When Caricature goes badly is when a sly artist studies a theology or movement solely to find the weak or shallow parts. Then they pound out a blog post heard round the world for a split second and then life goes on as normal. A moment of fame while everyone points and laughs at the funny man in the picture, asks how could he be so silly and stupid and ugly, and how could he not know he's so silly and stupid and ugly.

Ha ha.

. . . . . . . . . . . . . . . . . . .

Here's the other thing about caricatures: we know the elongated nose or tiny eyes or stout neck are true about us; in fact, nobody sees our face in the mirror, under such a microscope as we do.

But when the caricature is passed around as truth for long enough, everyone starts to believe that's our real face.

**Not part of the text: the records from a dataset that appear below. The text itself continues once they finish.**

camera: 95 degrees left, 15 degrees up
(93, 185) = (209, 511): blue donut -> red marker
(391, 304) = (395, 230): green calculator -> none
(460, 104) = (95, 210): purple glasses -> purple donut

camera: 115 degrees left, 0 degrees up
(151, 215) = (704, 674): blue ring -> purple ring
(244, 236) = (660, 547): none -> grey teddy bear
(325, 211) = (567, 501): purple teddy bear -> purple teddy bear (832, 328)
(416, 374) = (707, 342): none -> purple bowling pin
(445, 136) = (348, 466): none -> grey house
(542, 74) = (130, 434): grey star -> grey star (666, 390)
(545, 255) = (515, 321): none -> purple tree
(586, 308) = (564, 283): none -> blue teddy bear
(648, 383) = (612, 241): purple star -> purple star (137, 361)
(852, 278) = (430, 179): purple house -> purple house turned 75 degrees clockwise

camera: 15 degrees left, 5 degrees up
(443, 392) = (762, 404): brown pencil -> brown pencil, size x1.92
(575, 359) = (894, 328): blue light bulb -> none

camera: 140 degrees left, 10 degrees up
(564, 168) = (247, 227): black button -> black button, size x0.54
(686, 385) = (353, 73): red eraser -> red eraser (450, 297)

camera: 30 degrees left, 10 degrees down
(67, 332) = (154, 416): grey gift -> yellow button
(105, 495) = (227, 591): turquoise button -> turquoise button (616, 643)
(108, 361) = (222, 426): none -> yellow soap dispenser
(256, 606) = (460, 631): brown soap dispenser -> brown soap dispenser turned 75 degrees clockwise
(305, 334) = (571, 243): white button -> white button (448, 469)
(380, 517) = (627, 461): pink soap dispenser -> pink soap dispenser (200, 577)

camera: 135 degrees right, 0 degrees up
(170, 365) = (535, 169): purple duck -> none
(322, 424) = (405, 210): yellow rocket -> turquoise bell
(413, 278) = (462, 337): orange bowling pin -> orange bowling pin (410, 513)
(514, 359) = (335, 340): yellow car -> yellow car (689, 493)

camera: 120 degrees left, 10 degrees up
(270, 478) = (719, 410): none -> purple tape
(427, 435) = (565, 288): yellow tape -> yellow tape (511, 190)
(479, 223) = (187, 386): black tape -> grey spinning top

That's who we really are. But it's not.

That's not the person who wakes up in the morning, drinks their coffee while they read the bible, who packs lunch for her kids or drops the shampoo in the shower, who can't find their keys where they left them, who buys coffee for the person behind them in line, who killed it at the meeting with his coworkers, who meets weekly with a guy who just needs prayer and a friend, who forgot to put gas in the car, who falls into bed every night exhausted and confident that they are doing exactly what God designed them to do and be and look like.

Who cares about a caricature when there are real people to be seen?

If you are tempted to zero in on a particular face of a movement and draw for the world a caricature they won't forget, what you need to remember is at the end of the day we throw those caricatures in the garbage. Nobody really wants to look at them, and especially not the subject of the drawing. Why? Because it's not true. It's partially true, which makes it not true.

If you want people to listen to what you have to say, really listen, not just rally around you, or press like on your Facebook post, you have to sit with them and be true with them, and be truthful about them.

I asked an artist one time, a man who paints likenesses that almost breathe with life, how he made the paintings.

"Do you take a photo and paint from that?" I asked him.

"Oh, no," he said, "I make the subject sit in front of me, hours and hours and hours. How could I paint them life-like if I did not see them living?"